O filme é baseado em uma história real. Jeffery Wingand, representado por Crowe, é um executivo da indústria de cigarros que revelou que as empresas de tabaco haviam atuado deliberadamente para tornar os seus produtos mais viciantes para o consumidor. Após uma série de incidentes, ele decidiu levar a história a público, inclusive pela imprensa. Com isso, ele e o jornalista que o procurou, Lowell Bergman, passam a enfrentar diversos desafios para conseguir o seu intento, incluindo retaliações contra eles e pressões contra veículos de informação.

Talvez tenha sido a partir deste filme que tive melhor percepção das agruras sofridas pelos assim chamados whistleblowers. São pessoas comuns que, dentro de estruturas governamentais ou corporativas, resolvem, conforme a tradução literal, “soprar o apito”, ou seja, denunciar fraudes ou outros crimes corporativos que, não fossem as suas ações, permaneceriam encobertos.

Casos famosos de whistleblowers são conhecidos mundialmente. Daniel Ellsberg, no caso denominado “Papéis do Pentágono”, revelou análises de inteligência confidenciais acerca da Guerra no Vietnã. Sherron Watkins denunciou a contabilidade criativa da Enron. Cynthia Cooper fez revelações semelhantes sobre a Worldcom. O whistleblower não é um delator, pois ele usualmente não está envolvido em qualquer crime. É como um informante do bem. Ainda assim, muitos sofrem a pecha de dedo-duros ou de traidores, como se guardar segredos sobre fraudes ou crimes fosse algo positivo. Não raramente, eles são alvo de retaliações, às vezes até físicas, embora ataques jurídicos e morais sejam mais comuns. O Informante revela bem as dificuldades sofridas pelos whistleblowers.

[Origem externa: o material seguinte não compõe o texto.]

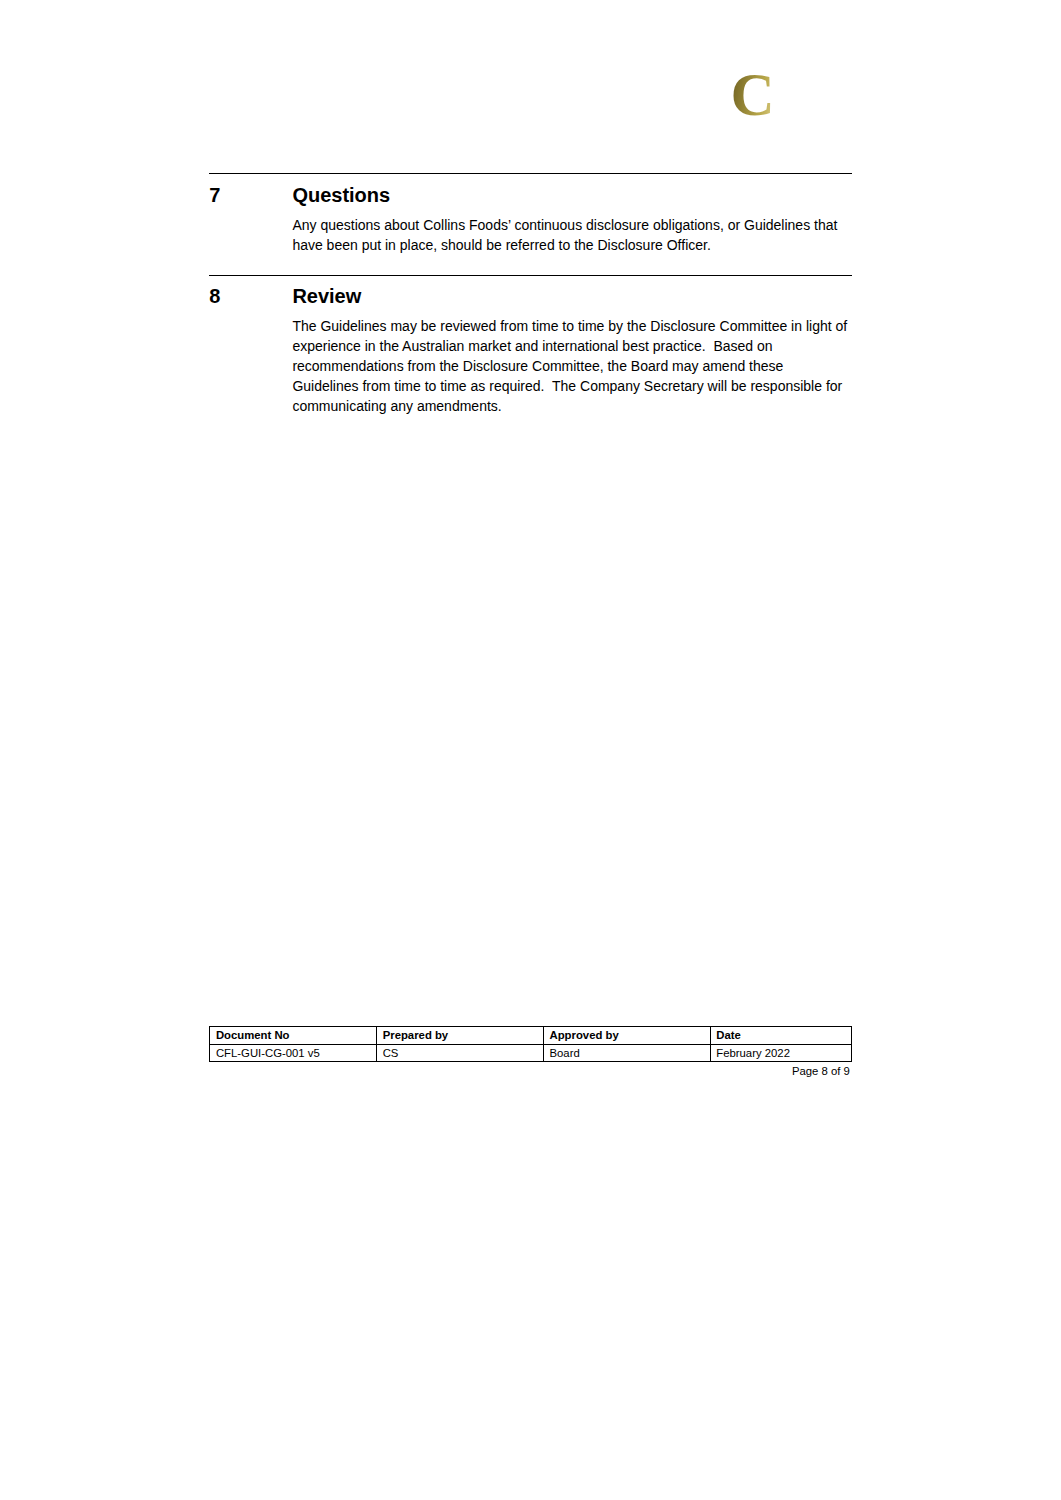CFL
7
Questions
Any questions about Collins Foods’ continuous disclosure obligations, or Guidelines that have been put in place, should be referred to the Disclosure Officer.
8
Review
The Guidelines may be reviewed from time to time by the Disclosure Committee in light of experience in the Australian market and international best practice. Based on recommendations from the Disclosure Committee, the Board may amend these Guidelines from time to time as required. The Company Secretary will be responsible for communicating any amendments.
| Document No | Prepared by | Approved by | Date |
| --- | --- | --- | --- |
| CFL-GUI-CG-001 v5 | CS | Board | February 2022 |
Page 8 of 9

Pelo papel importante que exercem, já que crimes ou fraudes praticados no âmbito de organizações públicas ou corporativas complexas não raramente permanecem escondidos salvo se alguém de dentro se dispuser a revelá-las, há uma tendência mundial na edição de leis de proteção aos whistleblowers, por exemplo, proibindo a sua demissão arbitrária pelo empregador denunciado. Alguns países, como os Estados Unidos, foram ainda além. Diante dos dissabores sofridos pelos whistleblowers, foram criados programas que preveem recompensas financeiras significativas para eles, normalmente calculadas em percentual dos valores recuperados através da denúncia ou das multas aplicadas aos infratores. Há quem critique programas de recompensa, mas, em linhas gerais, eles são justificados diante das retaliações impostas aos whistleblower, bem como pelo interesse público nas revelações por ele efetuadas.

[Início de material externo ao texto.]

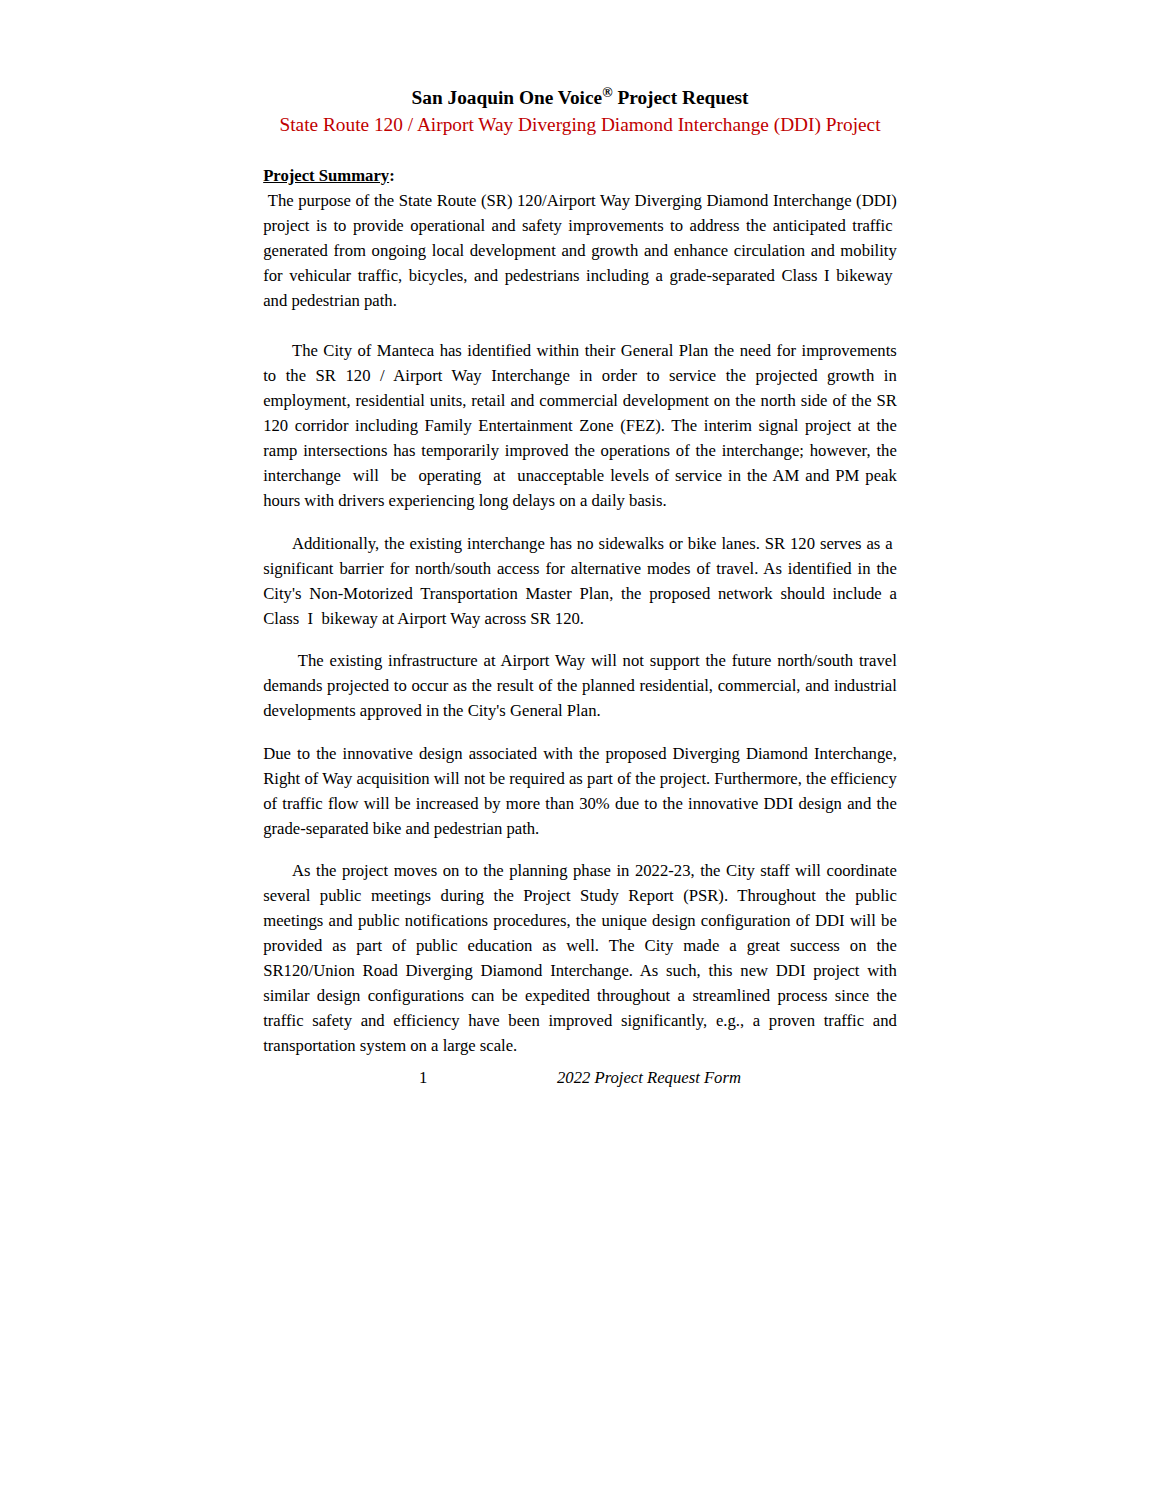San Joaquin One Voice® Project Request
State Route 120 / Airport Way Diverging Diamond Interchange (DDI) Project
Project Summary:
The purpose of the State Route (SR) 120/Airport Way Diverging Diamond Interchange (DDI) project is to provide operational and safety improvements to address the anticipated traffic generated from ongoing local development and growth and enhance circulation and mobility for vehicular traffic, bicycles, and pedestrians including a grade-separated Class I bikeway and pedestrian path.
The City of Manteca has identified within their General Plan the need for improvements to the SR 120 / Airport Way Interchange in order to service the projected growth in employment, residential units, retail and commercial development on the north side of the SR 120 corridor including Family Entertainment Zone (FEZ). The interim signal project at the ramp intersections has temporarily improved the operations of the interchange; however, the interchange will be operating at unacceptable levels of service in the AM and PM peak hours with drivers experiencing long delays on a daily basis.
Additionally, the existing interchange has no sidewalks or bike lanes. SR 120 serves as a significant barrier for north/south access for alternative modes of travel. As identified in the City's Non-Motorized Transportation Master Plan, the proposed network should include a Class I bikeway at Airport Way across SR 120.
The existing infrastructure at Airport Way will not support the future north/south travel demands projected to occur as the result of the planned residential, commercial, and industrial developments approved in the City's General Plan.
Due to the innovative design associated with the proposed Diverging Diamond Interchange, Right of Way acquisition will not be required as part of the project. Furthermore, the efficiency of traffic flow will be increased by more than 30% due to the innovative DDI design and the grade-separated bike and pedestrian path.
As the project moves on to the planning phase in 2022-23, the City staff will coordinate several public meetings during the Project Study Report (PSR). Throughout the public meetings and public notifications procedures, the unique design configuration of DDI will be provided as part of public education as well. The City made a great success on the SR120/Union Road Diverging Diamond Interchange. As such, this new DDI project with similar design configurations can be expedited throughout a streamlined process since the traffic safety and efficiency have been improved significantly, e.g., a proven traffic and transportation system on a large scale.
1 2022 Project Request Form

No Brasil, a Lei 13.608/2018 contém medidas de proteção aos informantes do bem no âmbito da administração pública. Ela foi aperfeiçoada pela Lei 13.964/2019, originada do projeto de lei anticrime. Entre as medidas, o direito de preservação da identidade do informante – ela só pode ser revelada com o seu consentimento -, a proibição de demissão arbitrária, de alteração de funções ou de atribuições, de retirada de benefícios ou de negativa de fornecimento de referências profissionais positivas. Ainda foi previsto que a prática de retaliação contra o informante sujeitaria o infrator à demissão. Seguindo ainda o modelo norte-americano, consta a previsão de pagamento de recompensa ao informante de até cinco por cento do valor recuperado aos cofres públicos. Apesar da relevante inovação legislativa, há, aparentemente, na administração pública um esquecimento quanto à implementação da lei, especialmente no que diz respeito às recompensas financeiras.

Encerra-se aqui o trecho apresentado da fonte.